Пока путешественники купались и завтракали, тишину вокруг дробили болтовня и визг мартышек, а когда посветлело, Свиттерс разглядел попугаев – и в кронах деревьев, и в воздухе, и еще попугаев, и еще. Чутко насторожившись – ни дать ни взять сгусток нервов, – Моряк скакал вверх-вниз на жердочке.
– Хм-м-м… А знаешь, приятель, я ведь мог бы выпустить тебя прямо здесь, нет? Мы в семидесяти милях от Пукальпы, джунгли тут начинаются уже серьезные, твоих двоюродных братцев и сестриц здесь пруд пруди. Я мог бы открыть тебе дверцу, увековечить твой уход для потомков и вернуть свою бедную, затраханную Южной Америкой задницу туда, где прохладно, свежо и чисто. Ты будешь счастлив, Маэстра скорее всего тоже, и, Господь свидетель, счастлив буду я. Может, правда так и поступим? Что скажешь?

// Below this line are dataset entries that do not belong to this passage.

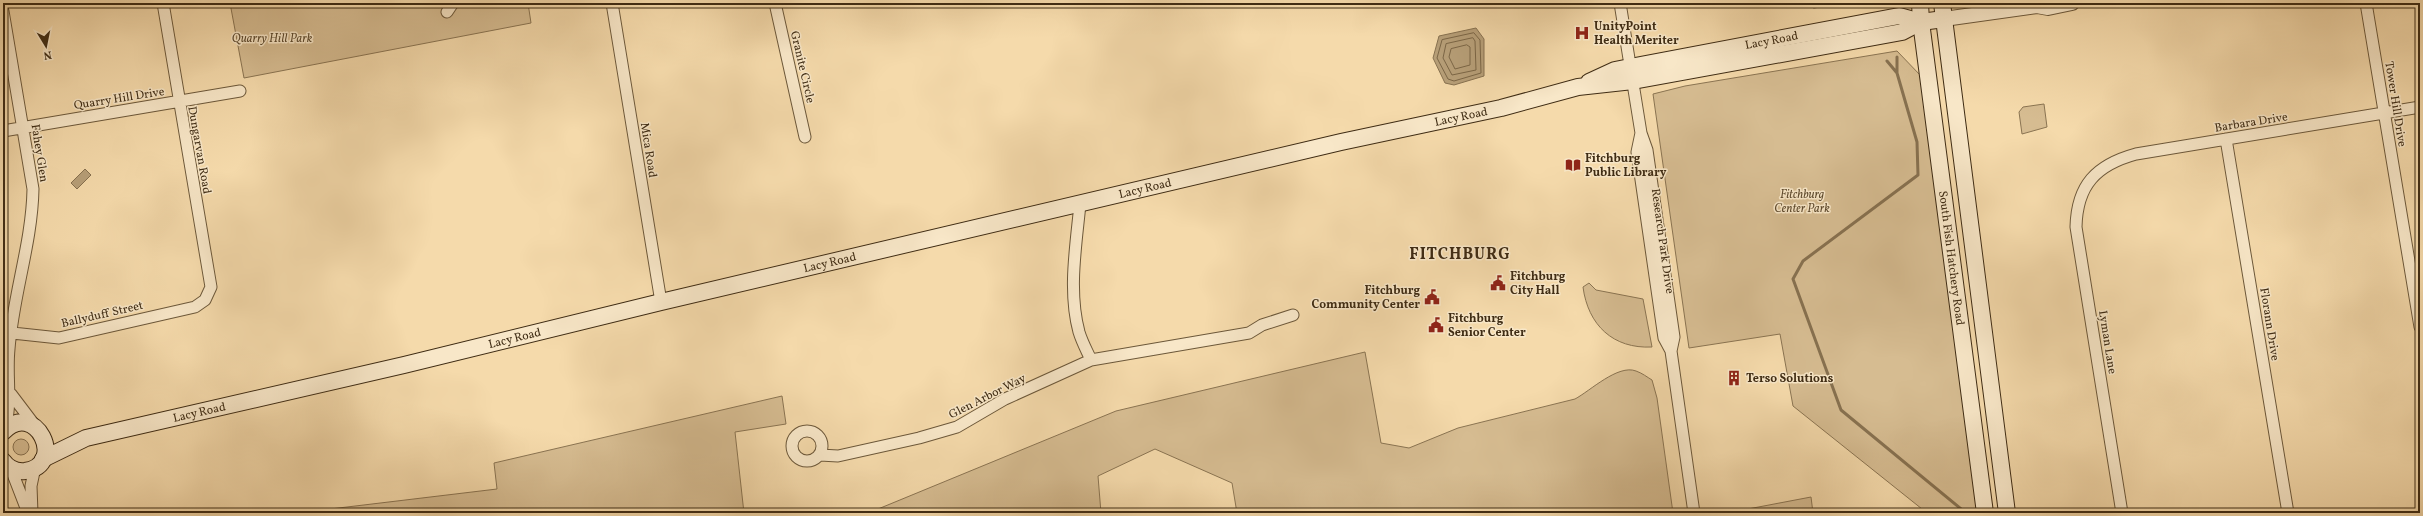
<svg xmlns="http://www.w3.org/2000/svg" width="2423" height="516" viewBox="0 0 2423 516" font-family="Vollkorn,serif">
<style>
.green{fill:#d6bc91;stroke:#8a7452}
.water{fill:#b79f78;stroke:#877150}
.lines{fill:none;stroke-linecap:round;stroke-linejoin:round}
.shore{stroke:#7b6646;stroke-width:1}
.stream{stroke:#877150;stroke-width:3}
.minor-casing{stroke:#6c583a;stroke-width:13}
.tertiary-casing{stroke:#6c583a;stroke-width:16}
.secondary-casing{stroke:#3f2c14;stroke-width:18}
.minor{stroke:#f8e7c8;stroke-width:11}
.tertiary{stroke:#f8e7c8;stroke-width:14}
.secondary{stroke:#f8e7c8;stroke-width:16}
.labels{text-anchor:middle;stroke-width:3;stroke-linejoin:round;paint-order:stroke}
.poi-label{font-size:12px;font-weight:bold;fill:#3f2c14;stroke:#f8e7c8;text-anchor:start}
.park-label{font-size:12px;font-style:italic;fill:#5d492d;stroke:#f8e7c8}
.street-label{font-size:12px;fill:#3f2c14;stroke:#f8e7c8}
.district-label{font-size:16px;font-weight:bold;letter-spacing:1px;fill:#3f2c14;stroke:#f8e7c8}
</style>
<rect width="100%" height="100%" fill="#f5daab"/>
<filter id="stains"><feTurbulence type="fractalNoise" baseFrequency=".005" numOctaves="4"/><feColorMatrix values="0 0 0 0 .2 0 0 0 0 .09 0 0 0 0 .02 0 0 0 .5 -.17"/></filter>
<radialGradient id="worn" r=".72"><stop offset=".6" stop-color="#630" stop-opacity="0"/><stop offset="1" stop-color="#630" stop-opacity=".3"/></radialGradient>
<path class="green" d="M230 3H528L531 23 244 78Z
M1897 51 1921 76 1978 513H1927L1793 406 1780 334 1689 348 1653 94 1685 86Z
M2044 104 2047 127 2022 134 2019 112 2023 107Z
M1589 283 1596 290 1643 299 1652 347C1613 349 1588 325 1583 287Z
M1365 352 1381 443 1409 448 1458 428 1575 399C1590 391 1618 364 1636 371 1642 373 1647 377 1652 380L1657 398 1673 513H1237L1232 483 1155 449 1098 476 1101 513H842L878 509 1116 411Z
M782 396 786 424 735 432 744 513H323L322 510 497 489 494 463Z
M13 447a8 8 0 1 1 16 0a8 8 0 1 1-16 0Z
M1811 497 1813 513H1727Z"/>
<path class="water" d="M1476 28 1484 39V76L1454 85 1445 83 1433 58 1439 36Z
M85 169 91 175 77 189 71 183Z"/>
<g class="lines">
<path class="shore" d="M1474 33 1480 40 1481 73 1454 81 1448 79 1437 58 1442 40Z
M1473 38 1475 41 1476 70 1452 75 1443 58 1446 44Z
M1467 45 1470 47V65L1455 69 1449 57 1451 49Z"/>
<path class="stream" d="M1814 7 1836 3
M1897 57V73L1917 142 1918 175 1803 261 1793 279 1841 410 1966 513
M1887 61 1897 73"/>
<g class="minor-casing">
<path id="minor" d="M612 3 661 302
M775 3 805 137
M1620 3 1641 133 1647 150 1674 337 1671 351 1694 513
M2366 3 2420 327
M3 11 33 189C32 243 13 295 9 349 6 378 13 403 4 431
M447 12 453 3
M3 131 240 91
M1641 133 1637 152 1664 338 1671 351
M2226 139 2288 513
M1080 204C1076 246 1068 291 1079 332 1082 342 1087 351 1091 360
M3 332 59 338 195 307 205 300 211 287 163 3
M11 394 36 427
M792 446a15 15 0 1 1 30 0a15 15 0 1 1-30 0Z
M820 455 838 456 919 438 957 427 1005 399 1091 360 1249 333 1262 325 1293 315
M11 469 28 513
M32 513 31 486 35 467
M2122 513 2076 227C2077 185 2096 165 2136 154L2420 107"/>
</g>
<g class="tertiary-casing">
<path id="tertiary" d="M1944 19 2037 6 2048 8 2072 3"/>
</g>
<g class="secondary-casing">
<g id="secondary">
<path id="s1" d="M1920 3 1921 22 1985 513"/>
<path d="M1942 3 2007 513"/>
<path id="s2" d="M1589 82 1615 70 1630 67 1899 16 1921 22"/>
<path d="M3 432C35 398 68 465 25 471 16 472 8 468 3 461"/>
<path id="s3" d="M43 459 86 438 404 365 661 302 1341 142 1501 108 1578 87 1633 81 1902 32 1921 22 1944 19"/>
</g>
</g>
<use href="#minor" class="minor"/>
<use href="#tertiary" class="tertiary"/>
<use href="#secondary" class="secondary"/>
</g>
<defs>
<g id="hospital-bare" transform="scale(1.2)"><path d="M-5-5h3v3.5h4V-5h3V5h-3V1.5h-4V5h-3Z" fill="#8f2418" stroke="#f8e7c8" stroke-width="2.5" paint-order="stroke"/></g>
<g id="library-bare" transform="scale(1.2)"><path d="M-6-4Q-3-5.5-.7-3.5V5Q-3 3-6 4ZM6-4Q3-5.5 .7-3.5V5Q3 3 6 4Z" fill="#8f2418" stroke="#f8e7c8" stroke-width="2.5" paint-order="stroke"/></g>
<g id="civic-bare" transform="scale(1.2)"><path d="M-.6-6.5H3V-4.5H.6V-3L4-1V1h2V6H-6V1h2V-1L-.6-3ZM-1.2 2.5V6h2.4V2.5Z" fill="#8f2418" stroke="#f8e7c8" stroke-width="2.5" paint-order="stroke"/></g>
<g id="building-bare" transform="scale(1.2)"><path d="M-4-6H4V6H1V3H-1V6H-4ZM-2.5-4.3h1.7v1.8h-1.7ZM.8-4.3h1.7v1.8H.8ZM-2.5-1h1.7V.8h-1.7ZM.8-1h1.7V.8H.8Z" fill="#8f2418" stroke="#f8e7c8" stroke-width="2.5" paint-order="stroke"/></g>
</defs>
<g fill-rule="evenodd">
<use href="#hospital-bare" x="1582" y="33"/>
<use href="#library-bare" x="1573" y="165"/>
<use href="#civic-bare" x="1498" y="283"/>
<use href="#civic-bare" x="1432" y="297"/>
<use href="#civic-bare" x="1436" y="325"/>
<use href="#building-bare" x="1734" y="378"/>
</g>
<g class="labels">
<g class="poi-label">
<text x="1594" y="30">UnityPoint<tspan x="1594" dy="14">Health Meriter</tspan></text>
<text x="1585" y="162">Fitchburg<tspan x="1585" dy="14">Public Library</tspan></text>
<text x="1510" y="280">Fitchburg<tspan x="1510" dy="14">City Hall</tspan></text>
<text x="1420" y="294" text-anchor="end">Fitchburg<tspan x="1420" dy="14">Community Center</tspan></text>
<text x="1448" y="322">Fitchburg<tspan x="1448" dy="14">Senior Center</tspan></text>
<text x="1746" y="382">Terso Solutions</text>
</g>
<g class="park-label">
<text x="272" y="42">Quarry Hill Park</text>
<text x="1802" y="198">Fitchburg<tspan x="1802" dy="14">Center Park</tspan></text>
</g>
<g class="street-label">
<text dy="4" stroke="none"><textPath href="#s2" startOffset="188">Lacy Road</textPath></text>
<text transform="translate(803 67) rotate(77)" y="4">Granite Circle</text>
<text transform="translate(119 98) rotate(-9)" y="4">Quarry Hill Drive</text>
<text transform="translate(2396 104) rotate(81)" y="4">Tower Hill Drive</text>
<text dy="4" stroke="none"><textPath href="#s3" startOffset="1460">Lacy Road</textPath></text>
<text transform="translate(2251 122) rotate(-9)" y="4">Barbara Drive</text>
<text transform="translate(200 150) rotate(80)" y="4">Dungarvan Road</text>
<text transform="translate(649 150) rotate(81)" y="4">Mica Road</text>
<text transform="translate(40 153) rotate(81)" y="4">Fahey Glen</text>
<text dy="4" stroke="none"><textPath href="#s3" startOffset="1136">Lacy Road</textPath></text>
<text transform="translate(1663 241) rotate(82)" y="4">Research Park Drive</text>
<text dy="4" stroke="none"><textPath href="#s1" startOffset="257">South Fish Hatchery Road</textPath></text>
<text dy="4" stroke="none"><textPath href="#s3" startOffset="812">Lacy Road</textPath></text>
<text transform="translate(102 314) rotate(-13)" y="4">Ballyduff Street</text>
<text transform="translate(2270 324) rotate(81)" y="4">Florann Drive</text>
<text dy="4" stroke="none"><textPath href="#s3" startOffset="488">Lacy Road</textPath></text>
<text transform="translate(2108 342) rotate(81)" y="4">Lyman Lane</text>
<text transform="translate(987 396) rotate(-27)" y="4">Glen Arbor Way</text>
<text dy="4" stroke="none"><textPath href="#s3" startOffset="164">Lacy Road</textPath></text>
</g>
<g class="district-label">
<text x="1460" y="259">FITCHBURG</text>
</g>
</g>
<rect width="2423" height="516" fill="none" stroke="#f5daab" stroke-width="16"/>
<rect x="4" y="4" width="2415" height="508" fill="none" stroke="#3f2c14" stroke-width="2"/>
<rect x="8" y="8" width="2407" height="500" fill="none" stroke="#3f2c14"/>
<g transform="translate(46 46) rotate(170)" stroke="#f8e7c8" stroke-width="3" paint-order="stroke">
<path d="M0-3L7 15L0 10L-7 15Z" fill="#3f2c14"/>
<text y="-6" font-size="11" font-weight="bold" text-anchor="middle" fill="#3f2c14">N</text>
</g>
<rect width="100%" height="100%" filter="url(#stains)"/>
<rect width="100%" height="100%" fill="url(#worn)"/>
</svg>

Моряк не ответил ни слова – и Свиттерс поборол искушение. Почему? Никакой веской причины не было, кроме лишь того факта, что Хуан-Карлос де Фаусто предложил ему безрассудный план, а к безрассудным планам Свиттерс питал неистребимую слабость.
Инти указал на оранжевый оскал солнца, что угрюмо продиралось вверх над дальними предгорьями Анд. Затем указал на небо прямо над головой. Похлопал себя по животу, покачал стриженой «под горшок» головой.
Свиттерс все понял.
– О'кей, – вздохнул он. – Comida – нет.
– Si, senor. No comida. Lo siento,[41] – покаянно подтвердил Инти. Даже чуть пристыженно.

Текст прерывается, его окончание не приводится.